Setting up theme changer is very simple, it needs a location, so it knows when the switch themes, and two themes, one for the evening and one for the day.

First, configure your location:

(setq calendar-location-name "The Hague, Netherlands")
(setq calendar-latitude 52.0799)
(setq calendar-longitude 4.3111)

Next we require theme-changer and set the themes we want to use (make sure they are installed already).

(require 'theme-changer)
(change-theme 'solarized-light 'solarized-dark)

And now all that’s left is to wait until sundown…

After using it for a while

How does it actually work? So far not too bad. Themes automatically switch, but if my laptop is closed while Emacs is running switching does not work, and switcher gets confused. So far I play around with color-themes a bit too much, and switching is not too stable. The best solution is restarting Emacs, which takes only second or two, so that’s what I do.

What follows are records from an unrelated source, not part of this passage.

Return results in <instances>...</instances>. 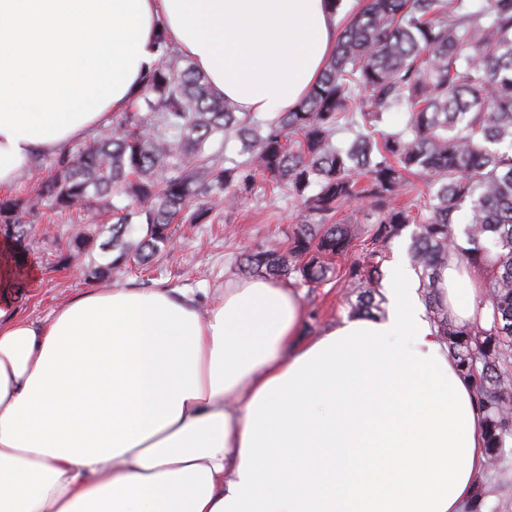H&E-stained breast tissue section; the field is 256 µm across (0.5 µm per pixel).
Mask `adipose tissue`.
<instances>
[{
	"label": "adipose tissue",
	"mask_w": 512,
	"mask_h": 512,
	"mask_svg": "<svg viewBox=\"0 0 512 512\" xmlns=\"http://www.w3.org/2000/svg\"><path fill=\"white\" fill-rule=\"evenodd\" d=\"M327 0H0V189L111 125L169 36L235 111L293 110L333 53ZM0 242V512H469L477 395L396 255L385 311L300 340L298 292L91 291L17 317ZM441 292L475 322L480 270Z\"/></svg>",
	"instance_id": "adipose-tissue-1"
}]
</instances>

Overal: nice package, will keep.

Shaving time with goto-chg

Through Irreal I found Arne Babenhauserheide’s Emacs configuration. His setup is glean-friendly, using Org-babel. Literate programming is great for config-files. It is probably the best way for people to actually comment their configurations.

shaving and saving time

goto-chg

Arne has lots of little things I want to try. The first one goto-chg is a must-have. From the package:

Goto the point of the most recent edit in the buffer.
When repeated, goto the second most recent edit, etc.
Negative argument, C-u -, for reverse direction.
Works by looking into buffer-undo-list to find points of edit.

I love such packages, they help, but don’t get in the way. If you open a file, you have to start somewhere, so why not at the last place you changed something? Brilliantly simple! It is not a big change, but it will shave a couple of seconds here and there when you revisit a file you edited before, and now you need to make another small change.

As Arne says: “And then you get used to it and it becomes absolutely indispensable.”

Install it (I used el-get) and configure it:

;;(package-require 'goto-chg) ;; you might need this
(global-set-key [(control .)] 'goto-last-change)
; M-. can conflict with etags tag search. But C-. can get overwritten
; by flyspell-auto-correct-word. And goto-last-change needs a really
; fast key.
(global-set-key [(meta .)] 'goto-last-change)
;;(global-set-key [(control ?,)] 'goto-last-change-reverse) ;;I don't use this

That’s it! Simple, but a great time-s(h)aver.